*Deine Aufgabe*
Finde in den folgenden Einträgen jede Zeile, die die Zeichenfolge „series“ enthält, und gib diese Zeilen unverändert wieder. Dabei zählt Groß- und Kleinschreibung.

*Zu verwendende Daten*
----

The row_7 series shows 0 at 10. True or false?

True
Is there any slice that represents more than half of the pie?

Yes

----

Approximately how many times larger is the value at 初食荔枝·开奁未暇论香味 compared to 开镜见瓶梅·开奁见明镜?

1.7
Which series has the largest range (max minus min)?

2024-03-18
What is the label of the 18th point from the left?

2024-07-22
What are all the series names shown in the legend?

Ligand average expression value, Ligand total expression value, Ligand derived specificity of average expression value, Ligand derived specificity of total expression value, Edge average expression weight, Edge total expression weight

----

*Deine Lösung*
The row_7 series shows 0 at 10. True or false?
Which series has the largest range (max minus min)?
What are all the series names shown in the legend?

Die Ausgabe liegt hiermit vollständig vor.